* BACAAN *
- - - - - - -

Kapitalisme global memang bisa disebut sebagai faktor utama penyebab kemiskinan. Namun di balik itu, terdapat pandangan dunia (worldview) dan pola pikir (mind set) masyarakat yang keliru, yang dipengaruhi oleh sistem etika agama dan budaya. Fasisme adalah wajah yang paling representatif menggambarkan kaum miskin. Mereka menilai bahwa kemiskinan merupakan kehendak Tuhan, dan oleh karena itu harus diterima dengan lapang dada. Ajaran agama yang mereka terima, bukan sebagai ajaran iluminatif yang seharusnya mencerahkan. Malah, seringkali menjustifikasi kemiskinan mereka.
Maka, untuk menyadarkan mereka diperlukan piranti yang disebut teologi pembebasan. Menurut Schoof (1970) teologi adalah refleksi sistematis dan metodis tentang realitas iman, yaitu "integrasi ilmiah dari sabda Tuhan sebagaimana itu ditujukan kepada kita". Sementara, "pembebasan" adalah refleksi kritis tentang Tuhan baik dalam iman, tindakan dan realitas kesejarahan.

- - - - - - -

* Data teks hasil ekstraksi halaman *
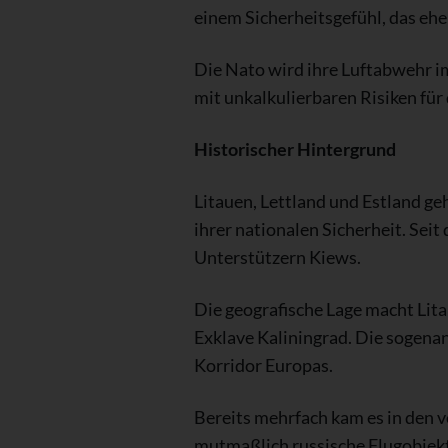
einem Sicherheitsgefühl, das ehe
Die Nato wird ihre Luftabwehr i
mit unkalkulierbaren Risiken fü
Historischer Hintergrund
Litauen, Lettland und Estland g
ihrer nationalen Sicherheit. Sei
Unterstützern Kiews.
Die geografische Lage macht Lita
Exklave Kaliningrad. Die sogena
Korridor Europas.
Bereits mehrfach kam es in den 
mutmaßlich russische Flugobjek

- - - - - - -

* TUGAS PENGERJAAN *
a) Menurut bacaan tentang kemiskinan dan teologi pembebasan, bagaimana kaum miskin menilai kemiskinan yang mereka alami?
b) Teruskan bacaan tentang kemiskinan dan teologi pembebasan mulai dari sesudah kalimat terakhirnya.

* JAWABAN TUGAS *
a) Mereka menilai kemiskinan sebagai kehendak Tuhan yang harus diterima dengan lapang dada.

b)
Secara historis, teologi pembebasan muncul dalam tradisi Kristen sebagai gugatan moral dan sosial terhadap ketergantungan pada kapitalisme, sebagai alternatif terhadap cara hidup individualistik, penentangan terhadap pemberhalaan harta dan kekuasaan, kecaman terhadap teologi tradisional, serta pembacaan baru pada sumber-sumber otoritas keagamaan (Lowy, 2000). Hampir semua negara Amerika Latin selama 20 tahun ini didominasi Teologi Pembebasan. Paham ini adalah satu upaya kontekstualisasi dari ajaran dan nilai keagamaan dalam konteks sosial tertentu. Konteks sosial yang terjadi adalah penindasan, pemiskinan, keterbelakangan, dan penafian harkat manusia (Rahman, 2000).
Namun, bila kita membaca skript-skript dan sejarah agama-agama, maka di sana kita mendapatkan sebuah variabel bahwa semua agama turun untuk melawan kemiskinan, keterbelakangan, ketertindasan, dan kebodohan. Para sosok nabi adalah pembela kaum yang lemah dan tertindas (mustad'afin). Mereka menyerukan keadilan memberhangus ketimpangan, mengembangkan layar persaudaran universal mempersempit rung gerak individualisme. Dus, Islam menyimpan amunisi yang bisa dijadikan teologi bagi kaum tertindas.
Teologi kaum tertindas menekankan perubahan struktur menuju masyarakat bebas dari segenap bentuk penindasan, atau penciptaan suatu masyarakat tauhidi, di mana keadilan dan pemeratan menjadi conditio sine qua non. Masyarakat tauhidi terwujud bila tidak ada lagi  golongan yang menumpuk-numpuk harta benda, yang zalim dan aniaya.
Salah satu cita-cita sosial agama Islam adalah terjaminnya kehidupan ekonomi umatnya.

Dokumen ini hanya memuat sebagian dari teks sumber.